> [Task instructions]
Two lines mark the range in the entries below: the one holding "尽力避免死亡，然后纵情享乐" and the one holding "上完一节政治课，感觉自己对政府的感觉好了很多". Set down those two and all lines between them, exactly.

-- Data for this exercise follows --

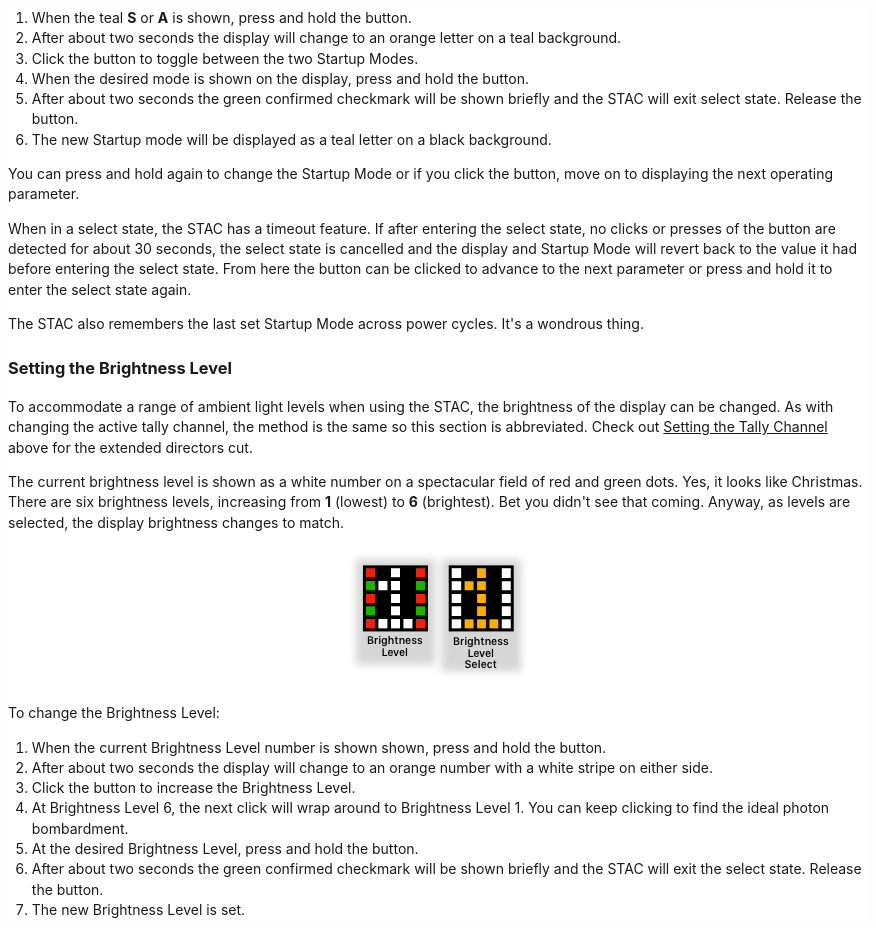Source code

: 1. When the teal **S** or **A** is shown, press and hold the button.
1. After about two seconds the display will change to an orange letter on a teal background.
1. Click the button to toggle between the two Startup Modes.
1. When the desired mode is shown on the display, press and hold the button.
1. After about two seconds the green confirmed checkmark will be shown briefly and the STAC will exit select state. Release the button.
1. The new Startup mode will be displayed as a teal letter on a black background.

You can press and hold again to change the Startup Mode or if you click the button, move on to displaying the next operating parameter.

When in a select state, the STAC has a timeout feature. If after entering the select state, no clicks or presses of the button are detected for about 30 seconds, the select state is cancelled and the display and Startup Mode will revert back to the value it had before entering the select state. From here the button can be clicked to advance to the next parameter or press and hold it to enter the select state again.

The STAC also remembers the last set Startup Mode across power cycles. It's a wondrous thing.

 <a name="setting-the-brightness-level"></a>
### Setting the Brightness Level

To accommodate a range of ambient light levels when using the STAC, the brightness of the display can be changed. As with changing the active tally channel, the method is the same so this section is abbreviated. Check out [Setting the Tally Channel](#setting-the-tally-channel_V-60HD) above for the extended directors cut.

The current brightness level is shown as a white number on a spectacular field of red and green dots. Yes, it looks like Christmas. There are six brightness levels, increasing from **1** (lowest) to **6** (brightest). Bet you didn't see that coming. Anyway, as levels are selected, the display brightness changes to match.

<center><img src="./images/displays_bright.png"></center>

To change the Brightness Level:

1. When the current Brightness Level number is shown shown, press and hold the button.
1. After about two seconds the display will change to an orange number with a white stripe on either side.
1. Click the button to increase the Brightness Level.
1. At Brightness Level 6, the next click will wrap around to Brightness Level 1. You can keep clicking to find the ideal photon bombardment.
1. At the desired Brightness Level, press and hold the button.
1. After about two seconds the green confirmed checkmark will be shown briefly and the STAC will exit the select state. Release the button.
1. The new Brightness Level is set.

-- Data for this exercise concluded --
-- Data for this exercise follows --

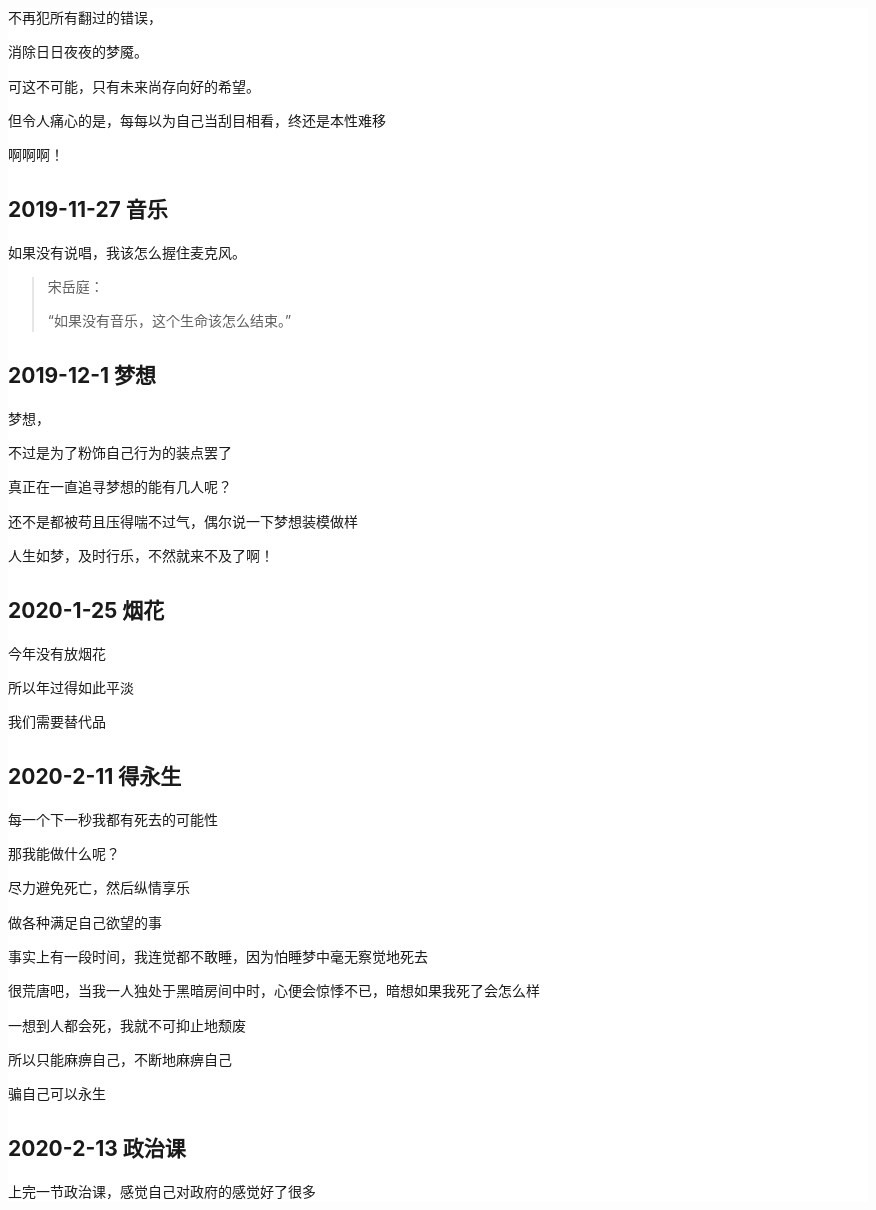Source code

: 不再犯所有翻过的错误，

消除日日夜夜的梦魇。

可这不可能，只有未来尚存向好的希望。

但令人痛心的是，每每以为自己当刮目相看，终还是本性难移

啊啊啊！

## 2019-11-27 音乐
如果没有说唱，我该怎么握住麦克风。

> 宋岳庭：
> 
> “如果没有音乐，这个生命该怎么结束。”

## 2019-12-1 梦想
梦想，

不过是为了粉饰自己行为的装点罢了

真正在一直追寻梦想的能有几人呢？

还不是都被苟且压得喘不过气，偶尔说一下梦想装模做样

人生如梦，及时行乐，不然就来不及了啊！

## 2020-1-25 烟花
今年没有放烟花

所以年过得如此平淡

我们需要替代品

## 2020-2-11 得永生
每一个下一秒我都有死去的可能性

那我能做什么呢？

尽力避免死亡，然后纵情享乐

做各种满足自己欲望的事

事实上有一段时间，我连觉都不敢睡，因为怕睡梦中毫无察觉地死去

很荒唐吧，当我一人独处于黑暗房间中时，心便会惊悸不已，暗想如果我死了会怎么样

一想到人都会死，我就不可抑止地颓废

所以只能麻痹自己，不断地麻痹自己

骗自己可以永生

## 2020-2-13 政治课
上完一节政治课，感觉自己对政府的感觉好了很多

-- Data for this exercise concluded --

> [Result for this task]
尽力避免死亡，然后纵情享乐

做各种满足自己欲望的事

事实上有一段时间，我连觉都不敢睡，因为怕睡梦中毫无察觉地死去

很荒唐吧，当我一人独处于黑暗房间中时，心便会惊悸不已，暗想如果我死了会怎么样

一想到人都会死，我就不可抑止地颓废

所以只能麻痹自己，不断地麻痹自己

骗自己可以永生

## 2020-2-13 政治课
上完一节政治课，感觉自己对政府的感觉好了很多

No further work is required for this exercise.